When the novel coronavirus struck Louisiana last year, doctors and emergency medical workers noticed a peculiar and worrisome trend: they were seeing far fewer people suffering from heart attacks, strokes and other serious problems.
It didn’t take long for them to realize that an untold number of people were likely suffering from various emergency medical problems silently, and at home, because so many of them were leery of stepping foot in a hospital or ambulance amid a broadening pandemic.
Months later, doctors say they’re starting to see the beginning of those consequences as some hospitals have seen upticks in patients who opted to forgo treatment for heart problems in past months.
“With the long-term effects of this pandemic, we’re just beginning to break the ice on that,” said Dr. Johnny Jones, who heads emergency medicine at Baton Rouge General Hospital.
The hospital saw some 65 patients with congestive heart failure in January, a 50% rise from past years. A number of those patients acknowledged they put off going in until their symptoms were too serious to ignore, Jones said.
Congestive heart failure is a condition when the heart muscle weakens to the point that it cannot pump as much blood as it should. It can be managed and treated but is often permanent.
In a study conducted last summer among 15 Louisiana hospitals, nearly a dozen facilities reported admissions decreases in stroke centers by as much as 20% to 60% of their regular volume.
Also, roughly one-quarter of patients refused an ambulance ride to a hospital at times last spring and summer from Acadian Ambulance Service, even after emergency workers told them they had likely suffered a heart attack or stroke that can only be treated at a hospital, according to the ambulance service.
Doctors have voiced worries about the serious and potentially long-term health impacts of untreated heart problems, saying that it can lead to more complicated, higher-risk procedures and irreparable damage in some cases.
Though Ochsner in Baton Rouge hasn’t experienced the same influx of patients as Baton Rouge General recently, the facility saw a similar decline in the number of heart attack and stroke patients who came in last spring.
During the first quarter of 2020, the hospital only saw three heart attack patients compared to about 30 patients who came in to be tested for potential heart problems, which is significantly lower than usual.

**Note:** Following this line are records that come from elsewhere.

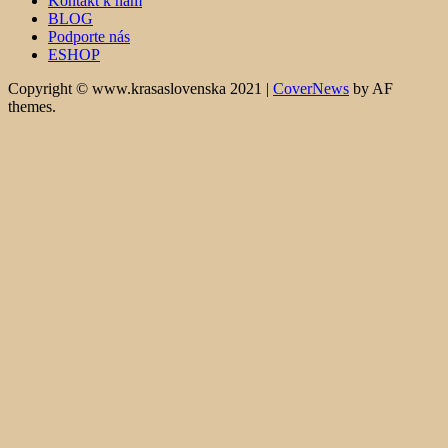
Kontakt k nám
BLOG
Podporte nás
ESHOP
Copyright © www.krasaslovenska 2021
|
CoverNews
by AF
themes.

“I think what makes sense is a lot of the patients were starting to notice the effect of COVID,” said Dr. Bahij Khuri, who heads Ochsner's catheterization lab in Baton Rouge. "A lot of the people were afraid to get exposed, and a lot of them went by the wayside."
Reassuring a nervous public that hospitals and ambulances were safe vexed medical workers for months, even after they took considerable steps to isolate COVID patients and create designated areas for emergency care.
Heart disease is among the top killers in Louisiana, second only to cancer, according to the U.S. Centers for Disease Control and Prevention. And since a large share of the state’s population is overweight or obese, many more people are at risk of underlying illnesses that make heart problems more likely.
In recent months, emergency medical providers haven’t seen the same number of people refusing to go to the hospital as they encountered last spring and summer, even when hospitals across the Baton Rouge region saw the highest influx of COVID-19 patients than any other time.
“Unfortunately, we have a high population of congestive heart failure in this area anyway because of all of the other comorbidities we live with in this part of the country,” Jones said. “When you throw in ignored symptoms on top of that, it exponentially speeds things up.”
Had it not been for an increase in the use of virtual visits and checkups, Khuri said the trend of people forgoing treatment could have been much worse.
Secondary effects from the coronavirus itself could also be a factor in more patients having heart problems since an unknown number of people may have contracted it but never got sick.
Health experts had initially believed COVID-19 to largely impact the lungs, but a growing body of evidence suggests the illness can impact the heart, kidneys and other vital organs.
The full impacts of the virus and the illness it causes may not be known for some time, doctors say.
For people who may have put off seeking treatment for a potential heart attack or even skipped a regular check-up, Jones said they should schedule an appointment as soon as possible.
“If you get ahead of it, even with congestive heart failure, it’s kind of ‘damage done,’ but if you don't manage that appropriately, it’s more damage down the line,” Jones said. “It’s better to get ahead of it.”